Out with the old, in with the new

Rockport library demolished
By Daniel Dunkle | Dec 06, 2018
Photo by: Susan Mustapich A no trespassing sign marks the spot where the former library has been demolished to make room for construction of a new library in the spring in Rockport.

Rockport — The old Rockport library has been demolished in preparation for the construction of the new library, set to start in the spring.

The Town Office put out an announcement Nov. 26, stating demolition would begin the week of Dec. 3, at 1 Limerock St.

Residents are urged to stay off the property for safety reasons.

Central Street and the end of Limerock Street were closed during the project. The Select Board discussed the demolition project at its Nov. 13 meeting,

The town has hired Phi Builders and Architects of Rockport, with Charlie Frattini to serve as the owner's representative for the project.

The new $3.5 million library will be at Russell Avenue and Limerock Street overlooking the harbor. The new two-story building will include a 7,000-square-foot modern library with an additional 3,000 square feet for future expansion. It will have flexible space to accommodate future technology and dedicated spaces for teens and children.

Construction of the new library is expected to start in late April, and the plan is to have the building closed in and heated before winter 2019. The target for opening the new library is June 2020, though that is just an estimate.

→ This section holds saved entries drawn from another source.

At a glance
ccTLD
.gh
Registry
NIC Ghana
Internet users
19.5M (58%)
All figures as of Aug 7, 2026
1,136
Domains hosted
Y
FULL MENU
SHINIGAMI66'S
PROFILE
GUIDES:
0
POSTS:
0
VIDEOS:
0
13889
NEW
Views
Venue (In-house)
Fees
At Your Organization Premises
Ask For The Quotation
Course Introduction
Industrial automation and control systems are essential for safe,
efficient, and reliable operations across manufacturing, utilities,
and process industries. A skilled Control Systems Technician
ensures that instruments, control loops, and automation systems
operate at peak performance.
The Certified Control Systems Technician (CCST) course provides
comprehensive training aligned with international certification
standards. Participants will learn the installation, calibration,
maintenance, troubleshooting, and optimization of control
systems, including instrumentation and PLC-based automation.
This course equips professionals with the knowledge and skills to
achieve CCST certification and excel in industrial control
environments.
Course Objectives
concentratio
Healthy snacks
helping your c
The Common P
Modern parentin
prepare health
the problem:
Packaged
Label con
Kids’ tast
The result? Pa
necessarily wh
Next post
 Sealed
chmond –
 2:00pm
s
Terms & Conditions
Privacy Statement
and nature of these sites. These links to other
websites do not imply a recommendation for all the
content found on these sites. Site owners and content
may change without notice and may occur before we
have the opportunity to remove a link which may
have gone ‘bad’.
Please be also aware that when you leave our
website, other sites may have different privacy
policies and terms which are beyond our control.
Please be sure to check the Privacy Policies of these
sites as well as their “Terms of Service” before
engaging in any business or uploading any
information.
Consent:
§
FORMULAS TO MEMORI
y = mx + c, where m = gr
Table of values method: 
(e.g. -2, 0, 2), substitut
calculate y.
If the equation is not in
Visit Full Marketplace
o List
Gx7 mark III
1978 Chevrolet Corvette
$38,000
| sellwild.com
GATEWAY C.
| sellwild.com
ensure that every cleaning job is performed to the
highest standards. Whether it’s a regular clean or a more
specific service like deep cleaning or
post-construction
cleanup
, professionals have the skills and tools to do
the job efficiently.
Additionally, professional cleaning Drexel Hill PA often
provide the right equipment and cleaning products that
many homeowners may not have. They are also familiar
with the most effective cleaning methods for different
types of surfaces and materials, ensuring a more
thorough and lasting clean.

It was announced at the end of September that the library's capital campaign was halfway to its $2 million fundraising goal. The total project is budgeted at $3.5 million, with $1.5 million approved as a bond by the voters Nov  6. The remainder is being funded through private donations, with fundraising being spearheaded by the Rockport Library Foundation, a nonprofit organization created to fund the project.

The funding approved so far for the library project does not include parking, sidewalks and intersection improvements, Town Manager Rick Bates said at the meeting, but the town is likely to receive a grant covering 50 percent of that work from the Maine Department of Transportation. Improvements to parking on Limerock Street are 100 percent the town's responsibility.